Some historians tell us that the Democrats lost Congress in 1994 because of the success of the Republican Contract with America. Some say that it was popular opposition to Hillary Clinton’s health care reform.
But the real story is that the major reason was President Bill Clinton’s decision to pass a five cent increase in the gas tax, raising it to the 18.3 cent level at which it currently stands.
Now, the president is urging a Republican Congress to imitate history and raise the gas tax higher in order to fund his infrastructure program.
Before approving the levy, Republicans would do well to understand how devastating the last gas tax increase was to the majority party in Congress.
In Democrat hands since 1954, the 40-year reign came to an end in 1994. The Contract with America had some share of the credit as did the abysmal failure of Hillary’s health care reform.

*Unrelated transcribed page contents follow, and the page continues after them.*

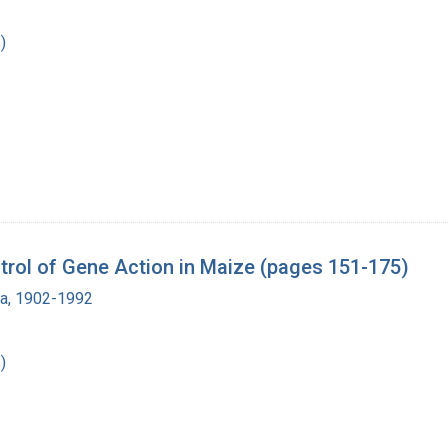
)
rol of Gene Action in Maize (pages 151-175)
ra, 1902-1992
)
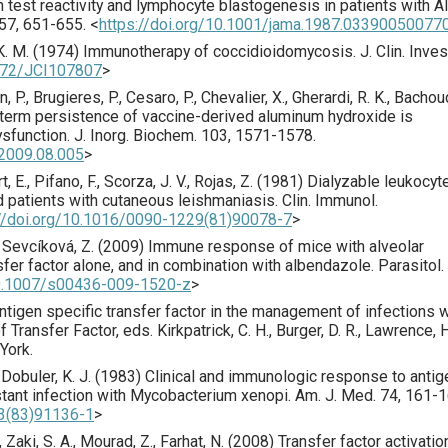
n test reactivity and lymphocyte blastogenesis in patients with 
57
,
651
-655.
<
https://doi.org/10.1001/jama.1987.03390050077
K. M. (
1974
) Immunotherapy of coccidioidomycosis.
J. Clin. Inves
1172/JCI107807
>
n, P., Brugieres, P., Cesaro, P., Chevalier, X., Gherardi, R. K., Bachou
term persistence of vaccine-derived aluminum hydroxide is
ysfunction.
J. Inorg. Biochem.
103
,
1571
-1578.
o.2009.08.005
>
t, E., Pifano, F., Scorza, J. V., Rojas, Z. (
1981
) Dialyzable leukocyt
 patients with cutaneous leishmaniasis.
Clin. Immunol.
://doi.org/10.1016/0090-1229(81)90078-7
>
, Sevcíková, Z. (
2009
) Immune response of mice with alveolar
sfer factor alone, and in combination with albendazole.
Parasitol.
10.1007/s00436-009-1520-z
>
ntigen specific transfer factor in the management of infections w
ransfer Factor, eds. Kirkpatrick, C. H., Burger, D. R., Lawrence, H.
York.
 Dobuler, K. J. (
1983
) Clinical and immunologic response to antig
istant infection with Mycobacterium xenopi.
Am. J. Med.
74
,
161
-1
43(83)91136-1
>
, Zaki, S. A., Mourad, Z., Farhat, N. (
2008
) Transfer factor activatio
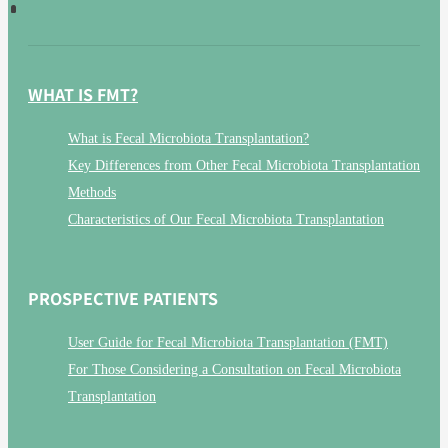
WHAT IS FMT?
What is Fecal Microbiota Transplantation?
Key Differences from Other Fecal Microbiota Transplantation
Methods
Characteristics of Our Fecal Microbiota Transplantation
PROSPECTIVE PATIENTS
User Guide for Fecal Microbiota Transplantation (FMT)
For Those Considering a Consultation on Fecal Microbiota
Transplantation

But it was the gas tax increase that polling showed moved the most votes.
Clinton had been forced into the gas tax increase by Federal Reserve Chairman Alan Greenspan, who demanded visible and irrefutable proof that the administration would really raise taxes to cut the deficit. The president pleaded that his willingness to raise the top income tax bracket to 39.6 percent ought to be indication enough of his seriousness on the issue.
But the president told me that Greenspan wanted more.
“He insists that I pass a broad-based tax,” Clinton said. “He wants me to show that I am willing to suffer politically.”
The fed chairman had power over the president because he was unwilling to cut interest rates unless he saw that the White House was really going to use fiscal policy to reign in the deficit.
And, boy did Clinton suffer.
The loss of Congress — both houses — threw his whole administration out of kilter and set the stage for an eight-year battle between the two branches of government, leading, eventually, to impeachment.
For his part, Greenspan kept his end of the deal and lowered interest rates, assuring the boom times and massive job creation of the Clinton years even as he undermined the president’s political viability in the process.
The bottom line for House Speaker Paul Ryan and Senate Majority Leader Mitch McConnell is this: Don’t raise gas taxes.
To the elites and establishment, a nickel increase seems minor. But to working stiffs, its a very big deal.
Likely such a hike will more than overshadow any credit President Donald Trump is likely to get from his tax cut. Voters get nasty when you mess with their cars.
All the Democrat rhetoric that the Trump tax cut only benefits the rich won’t matter. But the juxtaposition of a gas tax hike and bracket cuts for the rich will make the case quite nicely.
One can only hope that the GOP recognizes a land mine before they step on it.